Extract>

The overall effect is rather like a goldfish bowl in which the activities of regulated companies seem visible from all angles. Regulated companies are required to publish financial reports or statements four times a year, together with any trading statements they regularly make, plus any other announcements under their continuing obligations relating to inside information.

In the UK, the new rules (described below) apply to all issuers whose shares are admitted to trading on a regulated market and whose home state is the UK. Issuers admitted to the Official List will therefore be caught, but AIMonly companies are not. Issuers with securities admitted to trading in an EU Member State other than the UK, but who have chosen the UK as their home Member State, are also caught. Issuers with shares admitted to the Official List also have to comply with their obligations under the Listing Rules.

Although the Transparency Directive had to be implemented by 20 January 2007, the FSA has applied it such that the rules only take effect for financial reporting periods starting on or after 20 January 2007. For example, if a company has 31 March as its year end, it had to produce its first interim management statement (see below) in 2007. But, if a company has 31 December as its year end, it will only have to produce its first interim management statement in 2008.

Provided records>

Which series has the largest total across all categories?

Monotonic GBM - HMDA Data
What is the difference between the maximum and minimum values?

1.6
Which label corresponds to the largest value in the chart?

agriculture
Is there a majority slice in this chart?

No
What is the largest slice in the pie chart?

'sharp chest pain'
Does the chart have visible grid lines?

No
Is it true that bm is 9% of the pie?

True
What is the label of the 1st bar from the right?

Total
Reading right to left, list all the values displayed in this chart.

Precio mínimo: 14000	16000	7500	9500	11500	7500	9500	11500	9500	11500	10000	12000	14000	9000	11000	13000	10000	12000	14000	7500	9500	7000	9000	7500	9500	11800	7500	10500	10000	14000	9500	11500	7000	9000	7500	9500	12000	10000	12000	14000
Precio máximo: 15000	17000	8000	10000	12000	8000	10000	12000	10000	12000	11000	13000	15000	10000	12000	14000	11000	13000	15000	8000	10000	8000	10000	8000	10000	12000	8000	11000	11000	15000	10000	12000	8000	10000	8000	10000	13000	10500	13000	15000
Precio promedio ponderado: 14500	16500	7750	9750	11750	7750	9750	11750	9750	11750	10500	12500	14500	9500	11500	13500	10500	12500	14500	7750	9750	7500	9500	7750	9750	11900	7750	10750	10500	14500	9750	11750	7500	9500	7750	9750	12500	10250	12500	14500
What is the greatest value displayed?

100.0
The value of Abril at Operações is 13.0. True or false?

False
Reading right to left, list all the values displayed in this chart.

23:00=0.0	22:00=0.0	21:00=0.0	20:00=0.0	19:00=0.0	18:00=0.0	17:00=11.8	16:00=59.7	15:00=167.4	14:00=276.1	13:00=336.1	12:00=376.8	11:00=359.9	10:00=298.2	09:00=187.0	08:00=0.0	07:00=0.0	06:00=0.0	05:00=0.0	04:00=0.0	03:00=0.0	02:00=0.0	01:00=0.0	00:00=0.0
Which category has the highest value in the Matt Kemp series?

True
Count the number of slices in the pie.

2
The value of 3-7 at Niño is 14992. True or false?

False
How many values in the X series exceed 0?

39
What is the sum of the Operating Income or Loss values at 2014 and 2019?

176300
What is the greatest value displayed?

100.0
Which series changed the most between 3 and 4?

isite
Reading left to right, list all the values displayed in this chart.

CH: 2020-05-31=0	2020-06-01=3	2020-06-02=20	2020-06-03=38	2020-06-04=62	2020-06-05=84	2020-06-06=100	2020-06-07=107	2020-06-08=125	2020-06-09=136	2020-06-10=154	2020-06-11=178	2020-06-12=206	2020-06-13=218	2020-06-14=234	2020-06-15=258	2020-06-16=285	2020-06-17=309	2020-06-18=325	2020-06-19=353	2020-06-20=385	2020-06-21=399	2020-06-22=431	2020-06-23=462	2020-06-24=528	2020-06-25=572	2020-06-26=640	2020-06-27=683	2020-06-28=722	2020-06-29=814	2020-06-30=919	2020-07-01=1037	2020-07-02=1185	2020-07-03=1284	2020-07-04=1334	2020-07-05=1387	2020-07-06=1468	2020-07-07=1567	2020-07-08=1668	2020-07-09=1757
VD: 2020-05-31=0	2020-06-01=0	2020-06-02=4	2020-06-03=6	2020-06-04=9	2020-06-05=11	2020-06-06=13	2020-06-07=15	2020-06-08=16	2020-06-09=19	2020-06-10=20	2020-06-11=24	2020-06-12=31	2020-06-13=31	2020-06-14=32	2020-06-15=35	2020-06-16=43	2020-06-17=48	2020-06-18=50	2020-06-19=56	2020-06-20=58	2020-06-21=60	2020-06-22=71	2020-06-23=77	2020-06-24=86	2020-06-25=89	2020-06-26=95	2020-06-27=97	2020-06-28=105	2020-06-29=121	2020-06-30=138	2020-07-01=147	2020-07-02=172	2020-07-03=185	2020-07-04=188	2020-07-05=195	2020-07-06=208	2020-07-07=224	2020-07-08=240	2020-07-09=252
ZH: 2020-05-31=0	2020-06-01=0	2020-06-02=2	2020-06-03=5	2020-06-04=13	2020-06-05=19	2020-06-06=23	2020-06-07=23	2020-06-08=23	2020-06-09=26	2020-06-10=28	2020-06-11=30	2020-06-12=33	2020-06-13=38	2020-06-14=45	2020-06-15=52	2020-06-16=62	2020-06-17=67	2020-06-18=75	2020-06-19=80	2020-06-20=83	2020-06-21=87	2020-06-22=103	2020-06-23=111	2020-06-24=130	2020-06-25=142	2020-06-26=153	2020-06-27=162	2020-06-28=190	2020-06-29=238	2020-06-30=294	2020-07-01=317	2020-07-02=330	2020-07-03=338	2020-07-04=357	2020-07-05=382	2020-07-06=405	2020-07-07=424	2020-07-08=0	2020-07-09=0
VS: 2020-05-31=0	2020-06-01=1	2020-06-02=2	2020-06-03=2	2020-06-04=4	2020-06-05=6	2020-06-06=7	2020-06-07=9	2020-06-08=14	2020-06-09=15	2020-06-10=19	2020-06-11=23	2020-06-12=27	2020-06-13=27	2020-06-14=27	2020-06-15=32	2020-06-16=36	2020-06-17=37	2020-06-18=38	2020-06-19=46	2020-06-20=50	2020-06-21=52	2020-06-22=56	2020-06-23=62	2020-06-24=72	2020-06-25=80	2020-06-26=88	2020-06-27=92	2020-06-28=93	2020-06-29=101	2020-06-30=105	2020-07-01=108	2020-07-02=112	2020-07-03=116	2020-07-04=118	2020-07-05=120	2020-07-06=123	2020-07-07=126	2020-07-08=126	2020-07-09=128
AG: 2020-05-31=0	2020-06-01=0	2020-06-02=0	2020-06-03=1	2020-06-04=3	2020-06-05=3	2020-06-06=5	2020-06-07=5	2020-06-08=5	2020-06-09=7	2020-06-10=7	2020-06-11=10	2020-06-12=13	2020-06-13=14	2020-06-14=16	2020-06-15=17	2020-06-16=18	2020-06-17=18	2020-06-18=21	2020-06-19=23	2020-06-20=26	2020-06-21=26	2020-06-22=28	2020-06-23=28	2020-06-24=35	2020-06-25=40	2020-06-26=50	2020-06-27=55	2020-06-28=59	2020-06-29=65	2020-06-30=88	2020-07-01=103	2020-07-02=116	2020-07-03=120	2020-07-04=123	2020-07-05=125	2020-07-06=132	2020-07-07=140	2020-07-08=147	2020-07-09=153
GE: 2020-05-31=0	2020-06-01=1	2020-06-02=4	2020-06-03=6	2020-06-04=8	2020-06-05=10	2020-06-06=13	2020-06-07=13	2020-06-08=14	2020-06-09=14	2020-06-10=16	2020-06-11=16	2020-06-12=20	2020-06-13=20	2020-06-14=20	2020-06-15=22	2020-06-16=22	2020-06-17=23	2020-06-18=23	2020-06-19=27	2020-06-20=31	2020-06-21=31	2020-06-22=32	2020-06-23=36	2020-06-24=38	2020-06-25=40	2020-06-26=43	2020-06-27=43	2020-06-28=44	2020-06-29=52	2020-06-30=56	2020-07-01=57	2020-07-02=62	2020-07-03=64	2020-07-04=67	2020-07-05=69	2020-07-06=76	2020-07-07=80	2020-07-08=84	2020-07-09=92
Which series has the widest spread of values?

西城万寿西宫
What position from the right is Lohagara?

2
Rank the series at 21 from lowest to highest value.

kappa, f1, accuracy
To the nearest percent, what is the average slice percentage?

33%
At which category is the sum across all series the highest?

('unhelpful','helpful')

Assigned task>
According to the extract on the Transparency Directive above, in what year does a company with a 31 December year end first have to produce an interim management statement?

Exercise solution>
2008